The onus is on the government to ensure that conversion of agricultural land for commercial and residential purposes is stopped, writes Suhail Ahmad
I remember traveling as a child from Srinagar to Shopian in south Kashmir many years back. It was fascinating to see green fields extending to the horizon on both sides of the road. But now every time I pass through the countryside, I see a new house coming up in the fields. Concrete residential and commercial buildings are sprouting thick and fast in the paddy fields of Kashmir valley. These structures are not mere eyesores in an otherwise beautiful landscape. They also have serious implications for the agrarian economy of the Valley. The phenomenon is widespread, especially on the outskirts of Srinagar city and the major towns.
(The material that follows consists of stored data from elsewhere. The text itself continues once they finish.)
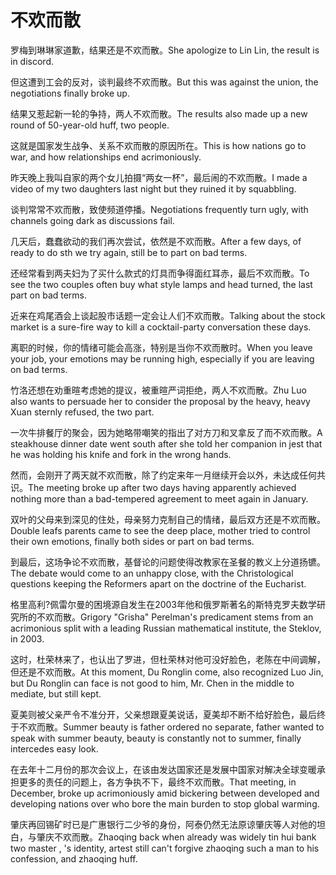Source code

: # 不欢而散

<p><span class="chinese">罗梅到琳琳家道歉，结果还是不欢而散。</span><span class="english">She apologize to Lin Lin, the result is in discord.</span></p>

<p><span class="chinese">但这遭到工会的反对，谈判最终不欢而散。</span><span class="english">But this was against the union, the negotiations finally broke up.</span></p>

<p><span class="chinese">结果又惹起新一轮的争持，两人不欢而散。</span><span class="english">The results also made up a new round of 50-year-old huff, two people.</span></p>

<p><span class="chinese">这就是国家发生战争、关系不欢而散的原因所在。</span><span class="english">This is how nations go to war, and how relationships end acrimoniously.</span></p>

<p><span class="chinese">昨天晚上我叫自家的两个女儿拍摄“两女一杯”，最后闹的不欢而散。</span><span class="english">I made a video of my two daughters last night but they ruined it by squabbling.</span></p>

<p><span class="chinese">谈判常常不欢而散，致使频道停播。</span><span class="english">Negotiations frequently turn ugly, with channels going dark as discussions fail.</span></p>

<p><span class="chinese">几天后，蠢蠢欲动的我们再次尝试，依然是不欢而散。</span><span class="english">After a few days, of ready to do sth we try again, still be to part on bad terms.</span></p>

<p><span class="chinese">还经常看到两夫妇为了买什么款式的灯具而争得面红耳赤，最后不欢而散。</span><span class="english">To see the two couples often buy what style lamps and head turned, the last part on bad terms.</span></p>

<p><span class="chinese">近来在鸡尾酒会上谈起股市话题一定会让人们不欢而散。</span><span class="english">Talking about the stock market is a sure-fire way to kill a cocktail-party conversation these days.</span></p>

<p><span class="chinese">离职的时候，你的情绪可能会高涨，特别是当你不欢而散时。</span><span class="english">When you leave your job, your emotions may be running high, especially if you are leaving on bad terms.</span></p>

<p><span class="chinese">竹洛还想在劝重暄考虑她的提议，被重暄严词拒绝，两人不欢而散。</span><span class="english">Zhu Luo also wants to persuade her to consider the proposal by the heavy, heavy Xuan sternly refused, the two part.</span></p>

<p><span class="chinese">一次牛排餐厅的聚会，因为她略带嘲笑的指出了对方刀和叉拿反了而不欢而散。</span><span class="english">A steakhouse dinner date went south after she told her companion in jest that he was holding his knife and fork in the wrong hands.</span></p>

<p><span class="chinese">然而，会刚开了两天就不欢而散，除了约定来年一月继续开会以外，未达成任何共识。</span><span class="english">The meeting broke up after two days having apparently achieved nothing more than a bad-tempered agreement to meet again in January.</span></p>

<p><span class="chinese">双叶的父母来到深见的住处，母亲努力克制自己的情绪，最后双方还是不欢而散。</span><span class="english">Double leafs parents came to see the deep place, mother tried to control their own emotions, finally both sides or part on bad terms.</span></p>

<p><span class="chinese">到最后，这场争论不欢而散，基督论的问题使得改教家在圣餐的教义上分道扬镳。</span><span class="english">The debate would come to an unhappy close, with the Christological questions keeping the Reformers apart on the doctrine of the Eucharist.</span></p>

<p><span class="chinese">格里高利?佩雷尔曼的困境源自发生在2003年他和俄罗斯著名的斯特克罗夫数学研究所的不欢而散。</span><span class="english">Grigory "Grisha" Perelman's predicament stems from an acrimonious split with a leading Russian mathematical institute, the Steklov, in 2003.</span></p>

<p><span class="chinese">这时，杜荣林来了，也认出了罗进，但杜荣林对他可没好脸色，老陈在中间调解，但还是不欢而散。</span><span class="english">At this moment, Du Ronglin come, also recognized Luo Jin, but Du Ronglin can face is not good to him, Mr. Chen in the middle to mediate, but still kept.</span></p>

<p><span class="chinese">夏美则被父亲严令不准分开，父亲想跟夏美说话，夏美却不断不给好脸色，最后终于不欢而散。</span><span class="english">Summer beauty is father ordered no separate, father wanted to speak with summer beauty, beauty is constantly not to summer, finally intercedes easy look.</span></p>

<p><span class="chinese">在去年十二月份的那次会议上，在该由发达国家还是发展中国家对解决全球变暖承担更多的责任的问题上，各方争执不下，最终不欢而散。</span><span class="english">That meeting, in December, broke up acrimoniously amid bickering between developed and developing nations over who bore the main burden to stop global warming.</span></p>

<p><span class="chinese">肇庆再回锡矿时已是广惠银行二少爷的身份，阿泰仍然无法原谅肇庆等人对他的坦白，与肇庆不欢而散。</span><span class="english">Zhaoqing back when already was widely tin hui bank two master , 's identity, artest still can't forgive zhaoqing such a man to his confession, and zhaoqing huff.</span></p>

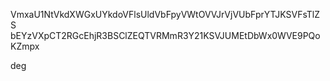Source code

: VmxaU1NtVkdXWGxUYkdoVFlsUldVbFpyVWtOVVJrVjVUbFprYTJKSVFsTlZS
bEYzVXpCT2RGcEhjR3BSClZEQTVRMmR3Y21KSVJUMEtDbWx0WVE9PQoKZmpx

deg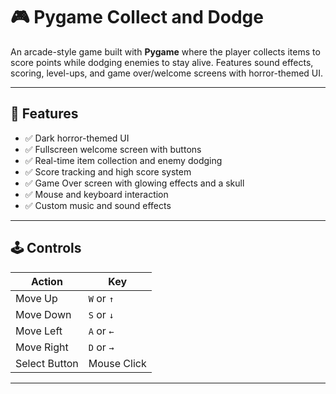 # 🎮 Pygame Collect and Dodge

An arcade-style game built with **Pygame** where the player collects items to score points while dodging enemies to stay alive. Features sound effects, scoring, level-ups, and game over/welcome screens with horror-themed UI.

---

## 🚀 Features

- ✅ Dark horror-themed UI
- ✅ Fullscreen welcome screen with buttons
- ✅ Real-time item collection and enemy dodging
- ✅ Score tracking and high score system
- ✅ Game Over screen with glowing effects and a skull
- ✅ Mouse and keyboard interaction
- ✅ Custom music and sound effects

---

## 🕹️ Controls

| Action        | Key             |
|---------------|------------------|
| Move Up       | `W` or `↑`       |
| Move Down     | `S` or `↓`       |
| Move Left     | `A` or `←`       |
| Move Right    | `D` or `→`       |
| Select Button | Mouse Click      |

---

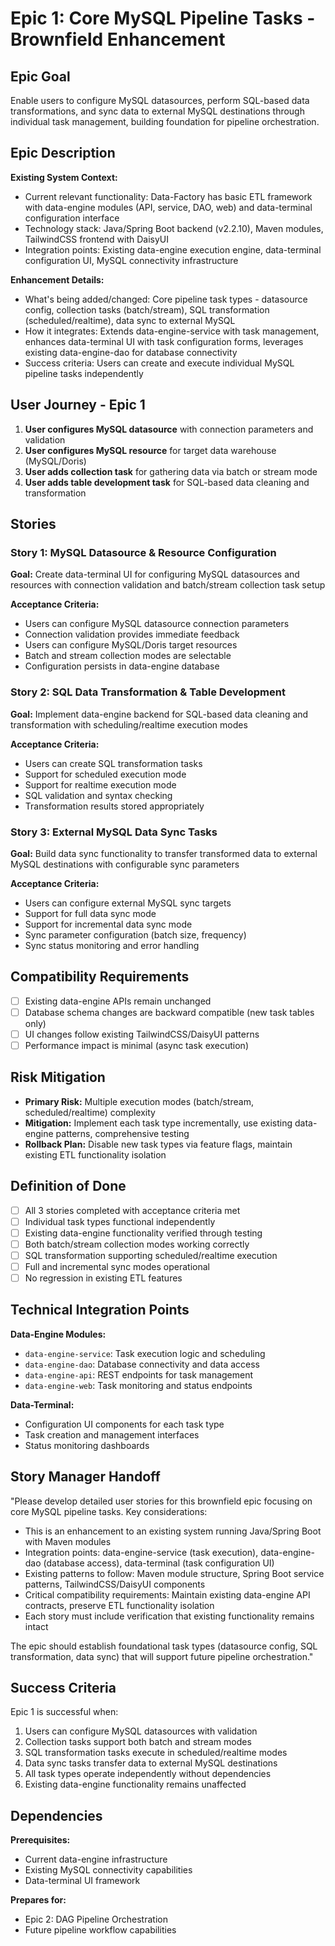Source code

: # Epic 1: Core MySQL Pipeline Tasks - Brownfield Enhancement

## Epic Goal

Enable users to configure MySQL datasources, perform SQL-based data transformations, and sync data to external MySQL destinations through individual task management, building foundation for pipeline orchestration.

## Epic Description

**Existing System Context:**

- Current relevant functionality: Data-Factory has basic ETL framework with data-engine modules (API, service, DAO, web) and data-terminal configuration interface
- Technology stack: Java/Spring Boot backend (v2.2.10), Maven modules, TailwindCSS frontend with DaisyUI
- Integration points: Existing data-engine execution engine, data-terminal configuration UI, MySQL connectivity infrastructure

**Enhancement Details:**

- What's being added/changed: Core pipeline task types - datasource config, collection tasks (batch/stream), SQL transformation (scheduled/realtime), data sync to external MySQL
- How it integrates: Extends data-engine-service with task management, enhances data-terminal UI with task configuration forms, leverages existing data-engine-dao for database connectivity
- Success criteria: Users can create and execute individual MySQL pipeline tasks independently

## User Journey - Epic 1

1. **User configures MySQL datasource** with connection parameters and validation
2. **User configures MySQL resource** for target data warehouse (MySQL/Doris)
3. **User adds collection task** for gathering data via batch or stream mode
4. **User adds table development task** for SQL-based data cleaning and transformation

## Stories

### Story 1: MySQL Datasource & Resource Configuration
**Goal:** Create data-terminal UI for configuring MySQL datasources and resources with connection validation and batch/stream collection task setup

**Acceptance Criteria:**
- Users can configure MySQL datasource connection parameters
- Connection validation provides immediate feedback
- Users can configure MySQL/Doris target resources
- Batch and stream collection modes are selectable
- Configuration persists in data-engine database

### Story 2: SQL Data Transformation & Table Development  
**Goal:** Implement data-engine backend for SQL-based data cleaning and transformation with scheduling/realtime execution modes

**Acceptance Criteria:**
- Users can create SQL transformation tasks
- Support for scheduled execution mode
- Support for realtime execution mode
- SQL validation and syntax checking
- Transformation results stored appropriately

### Story 3: External MySQL Data Sync Tasks
**Goal:** Build data sync functionality to transfer transformed data to external MySQL destinations with configurable sync parameters

**Acceptance Criteria:**
- Users can configure external MySQL sync targets
- Support for full data sync mode
- Support for incremental data sync mode
- Sync parameter configuration (batch size, frequency)
- Sync status monitoring and error handling

## Compatibility Requirements

- [ ] Existing data-engine APIs remain unchanged
- [ ] Database schema changes are backward compatible (new task tables only)
- [ ] UI changes follow existing TailwindCSS/DaisyUI patterns
- [ ] Performance impact is minimal (async task execution)

## Risk Mitigation

- **Primary Risk:** Multiple execution modes (batch/stream, scheduled/realtime) complexity
- **Mitigation:** Implement each task type incrementally, use existing data-engine patterns, comprehensive testing
- **Rollback Plan:** Disable new task types via feature flags, maintain existing ETL functionality isolation

## Definition of Done

- [ ] All 3 stories completed with acceptance criteria met
- [ ] Individual task types functional independently
- [ ] Existing data-engine functionality verified through testing
- [ ] Both batch/stream collection modes working correctly
- [ ] SQL transformation supporting scheduled/realtime execution
- [ ] Full and incremental sync modes operational
- [ ] No regression in existing ETL features

## Technical Integration Points

**Data-Engine Modules:**
- `data-engine-service`: Task execution logic and scheduling
- `data-engine-dao`: Database connectivity and data access
- `data-engine-api`: REST endpoints for task management
- `data-engine-web`: Task monitoring and status endpoints

**Data-Terminal:**
- Configuration UI components for each task type
- Task creation and management interfaces
- Status monitoring dashboards

## Story Manager Handoff

"Please develop detailed user stories for this brownfield epic focusing on core MySQL pipeline tasks. Key considerations:

- This is an enhancement to an existing system running Java/Spring Boot with Maven modules
- Integration points: data-engine-service (task execution), data-engine-dao (database access), data-terminal (task configuration UI)
- Existing patterns to follow: Maven module structure, Spring Boot service patterns, TailwindCSS/DaisyUI components
- Critical compatibility requirements: Maintain existing data-engine API contracts, preserve ETL functionality isolation
- Each story must include verification that existing functionality remains intact

The epic should establish foundational task types (datasource config, SQL transformation, data sync) that will support future pipeline orchestration."

## Success Criteria

Epic 1 is successful when:

1. Users can configure MySQL datasources with validation
2. Collection tasks support both batch and stream modes
3. SQL transformation tasks execute in scheduled/realtime modes
4. Data sync tasks transfer data to external MySQL destinations
5. All task types operate independently without dependencies
6. Existing data-engine functionality remains unaffected

## Dependencies

**Prerequisites:**
- Current data-engine infrastructure
- Existing MySQL connectivity capabilities
- Data-terminal UI framework

**Prepares for:**
- Epic 2: DAG Pipeline Orchestration
- Future pipeline workflow capabilities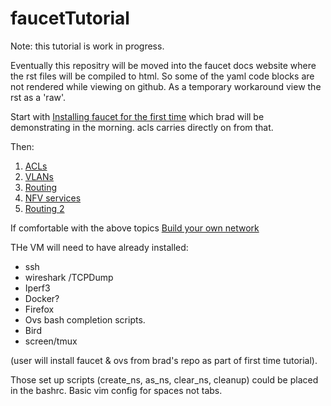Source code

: # faucetTutorial

Note: this tutorial is work in progress.

Eventually this repositry will be moved into the faucet docs website where the rst files will be compiled to html.
So some of the yaml code blocks are not rendered while viewing on github.
As a temporary workaround view the rst as a 'raw'.


Start with [Installing faucet for the first time](https://faucet.readthedocs.io/en/latest/tutorials.html)
which brad will be demonstrating in the morning. acls carries directly on from that.

Then:
1. [ACLs](ACLs.rst)
2. [VLANs](vlan_tutorial.rst)
3. [Routing](routing.rst)
4. [NFV services](nfv-services-tutorial.rst)
5. [Routing 2](routing-2.rst)


If comfortable with the above topics [Build your own network](byon.rst)



THe VM will need to have already installed:
- ssh
- wireshark /TCPDump
- Iperf3
- Docker?
- Firefox
- Ovs bash completion scripts.
- Bird
- screen/tmux

(user will install faucet & ovs from brad's repo as part of first time tutorial).

Those set up scripts (create_ns, as_ns, clear_ns, cleanup) could be placed in the bashrc.
Basic vim config for spaces not tabs.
‘The Valley of Kashmir’ by Walter R. Lawrence is one of the finest works on Kashmir by a British author. One of the chapters in the book deals exclusively with agriculture and cultivation. As per Lawrence, land occupied by Kashmiris for agricultural purposes stood at 1,195,555 acres (9564440 kanal) in 1890s. In the conclusion of the chapter, Lawrence, who was the settlement commissioner of J&K in the British period, writes there is a great future for agriculture in Kashmir. However, the present status of the agriculture sector is far from bright and the future looks bleak.
The rapid urbanization has led to shrinking of agricultural land with serious implications for food security. The issue has been raised in the J&K Assembly as well. Due to excessive conversion of agricultural land for commercial purposes, food grain deficiency is increasing with each year.
As per official figures, J&K lost an estimated 10 lakh kanal agricultural land to non-agricultural purposes in the past 10 years. While the State had 8.47 lakh hectare agriculture land in 2005-06, it shrunk to 7.94 lakh hectare in 2015-16. An estimated 53,000-hectare farmland (10,60,000 kanal) has been converted to non-agricultural use. According to the data, the area under paddy cultivation was 158,000 hectare in 2012, which was reduced to 141,000 hectares in a span of a few years.
J&K High Court has repeatedly directed the State government to ensure that no conversion of agricultural land is allowed for commercial, residential and industrial purposes. The successive governments have failed to check the practice and as a result, the problem has assumed dangerous proportions.
Some years back, the agriculture department had estimated that the will face nearly 36 percent food grain deficit in 2013-14, 40 percent during 2020-21 and this figure will go up to 50 percent in 2030-31.
Owing to developmental projects like construction of roads, bridges, acquisition of land for Railways and other public purposes, a lot of unavoidable conversions has taken place over the years. Fragmentation of joint family and an increase in number of nuclear families also results in the increased demand and insatiable appetite for land for housing purposes.
The Land Revenue Act, J&K Agrarian Reforms Act, Prohibition on Conversion of Land and Alienation of Orchards Act are some of the laws already in place to check blatant conversion of agricultural land for non-agriculture purposes. However, despite the strong legislation, illegal conversion of agricultural land is going on unabated, mainly due to non-existence of comprehensive housing policy.
The unauthorised conversion of agricultural land is mainly taking place in suburban areas. The commercial potential of the plot along the highways is also spurring the change of agricultural land for non-agricultural use.
Ideally, land conversion policy must take into account environmental considerations and the larger public good. Impact of the non-agricultural use on soil, natural drainage, water bodies, forest and tree cover, mountains and hill slopes, flora and fauna, air and other ecological resources needs to be studied in detail.
The non-agricultural use of land has a bearing on demographics as well. It is also connected with issues like need for road and transport connectivity, water supply, wastewater and solid waste generation, collection and treatment, electricity and other utility services.
The non-agricultural land use affects the adjoining areas as well. For instance, land is required for providing right-of-way to land parcels behind land adjoining road networks. Land is also required for future expansion of existing roads.
The onus is on the government to ensure that conversion of agricultural land for commercial and residential purposes is stopped so that we don’t incur further punishment from nature for our insatiable greed.